[Records from a dataset]
■ ■ ■ ■ ■

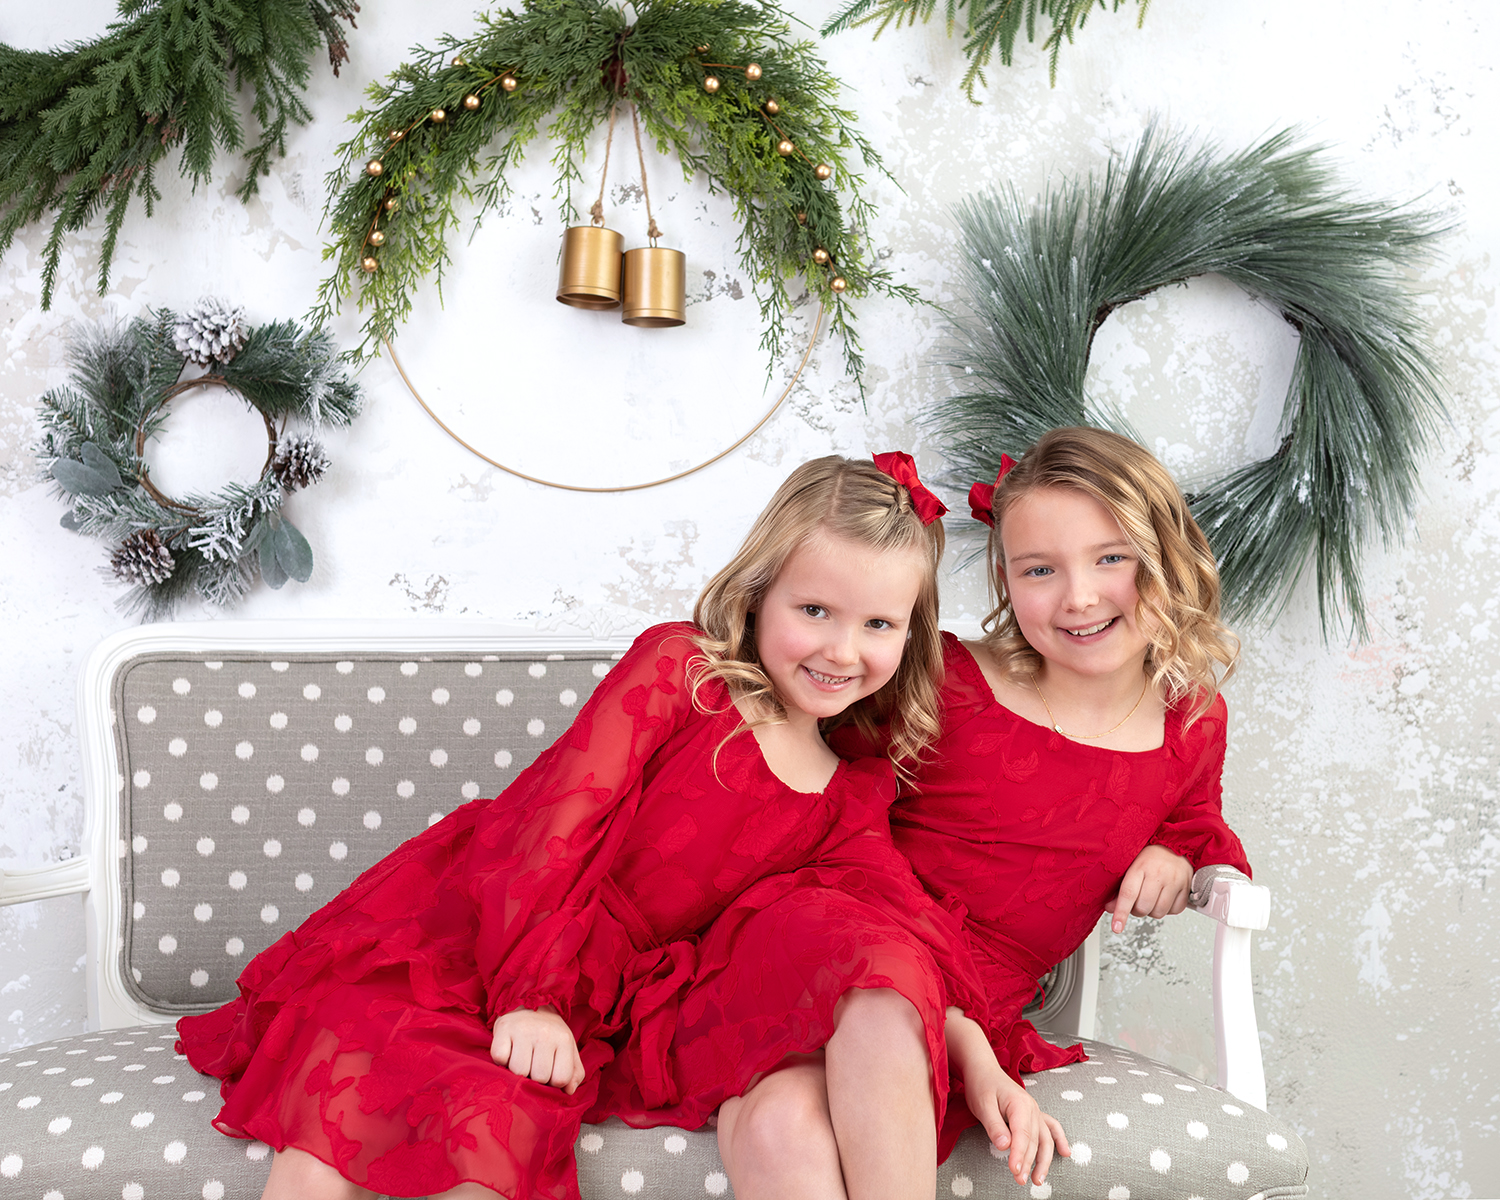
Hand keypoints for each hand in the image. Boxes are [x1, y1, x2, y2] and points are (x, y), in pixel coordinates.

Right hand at [490, 1006, 585, 1093]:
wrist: (529, 1003)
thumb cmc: (549, 1034)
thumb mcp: (568, 1050)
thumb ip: (574, 1073)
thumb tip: (569, 1091)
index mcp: (564, 1040)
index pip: (560, 1079)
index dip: (553, 1083)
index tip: (549, 1072)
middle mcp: (545, 1033)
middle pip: (539, 1077)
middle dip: (535, 1077)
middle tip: (533, 1063)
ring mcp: (523, 1030)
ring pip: (518, 1071)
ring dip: (517, 1071)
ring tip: (522, 1057)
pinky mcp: (503, 1029)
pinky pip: (500, 1059)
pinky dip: (502, 1060)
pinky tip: (509, 1051)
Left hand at [963, 1058, 1069, 1186]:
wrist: (983, 1069)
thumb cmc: (981, 1085)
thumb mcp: (982, 1104)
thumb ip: (994, 1126)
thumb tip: (1004, 1146)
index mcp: (1020, 1104)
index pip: (1022, 1134)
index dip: (1020, 1154)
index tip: (1015, 1170)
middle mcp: (1032, 1108)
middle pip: (1034, 1140)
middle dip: (1029, 1162)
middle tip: (1020, 1181)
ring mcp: (1035, 1111)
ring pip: (1045, 1139)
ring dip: (1043, 1160)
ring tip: (1038, 1180)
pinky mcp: (1034, 1114)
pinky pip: (1052, 1127)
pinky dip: (1059, 1140)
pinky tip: (1065, 1153)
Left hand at [1106, 845, 1192, 932]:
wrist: (1174, 844)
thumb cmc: (1150, 856)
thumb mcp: (1130, 866)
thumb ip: (1120, 888)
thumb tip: (1110, 908)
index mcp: (1141, 866)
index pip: (1128, 894)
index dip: (1121, 913)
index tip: (1117, 927)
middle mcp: (1159, 874)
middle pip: (1143, 907)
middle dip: (1136, 910)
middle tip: (1136, 901)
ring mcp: (1175, 881)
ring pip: (1159, 912)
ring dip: (1152, 911)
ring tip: (1151, 898)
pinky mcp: (1187, 887)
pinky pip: (1175, 911)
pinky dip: (1167, 909)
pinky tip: (1164, 897)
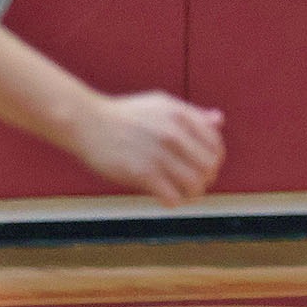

■ ■ ■ ■ ■

**What you need to do**
Set every line of the records down again exactly, and exclude all pictures.

**Completed task**
Hand keypoints for each hand in the image. Boxes are [x1, y1, x2, y2] and points are (x, y), in pixel coordinates.

Right hand at [490, 1006, 585, 1093]:
wrist: (529, 1003)
thumb cmc: (549, 1034)
thumb mcp: (568, 1050)
thumb ip: (574, 1073)
thumb tip: (569, 1091)
index mcp: (564, 1040)
index pip: (560, 1079)
index dip: (553, 1083)
index tip: (549, 1072)
middle mcp: (545, 1033)
middle pip: (539, 1077)
middle dip: (535, 1077)
middle tip: (533, 1063)
ring mcp: (523, 1030)
ring pip: (518, 1071)
ring dip: (517, 1071)
ring tip: (522, 1057)
pinky mcp: (503, 1029)
pinky pip: (500, 1059)
pinky dip: (502, 1060)
pinky tip: (509, 1051)
Left hand at [963, 1058, 1069, 1186]:
wrist: (983, 1069)
thumb cmc: (981, 1085)
thumb mcp: (982, 1104)
thumb ip: (994, 1126)
thumb tip: (1004, 1146)
index mcp: (1020, 1104)
index pip: (1022, 1134)
index dip: (1020, 1154)
index tip: (1015, 1170)
middle mcp: (1032, 1108)
middle pip: (1034, 1140)
middle dip: (1029, 1162)
middle tip: (1020, 1181)
ring mcp: (1035, 1111)
ring pip: (1045, 1139)
ring dip: (1043, 1160)
ring tip: (1038, 1180)
pinky mcp: (1034, 1114)
pinky pip: (1052, 1127)
pinky dip: (1059, 1140)
pinky tip: (1065, 1153)
Left hand at [1106, 845, 1192, 932]:
wrist: (1174, 844)
thumb cmc: (1150, 856)
thumb mcp: (1130, 866)
thumb ip: (1120, 888)
thumb tip: (1110, 908)
index mcp: (1141, 866)
index pip: (1128, 894)
index dip: (1121, 913)
index tip: (1117, 927)
middle mcp: (1159, 874)
middle pip: (1143, 907)
middle dip: (1136, 910)
middle tip: (1136, 901)
ring mcp: (1175, 881)
ring pip: (1159, 912)
ring dip: (1152, 911)
ring tip: (1151, 898)
pinky mcp: (1187, 887)
pinky pip: (1175, 911)
pinky dip: (1167, 909)
pinky tip: (1164, 897)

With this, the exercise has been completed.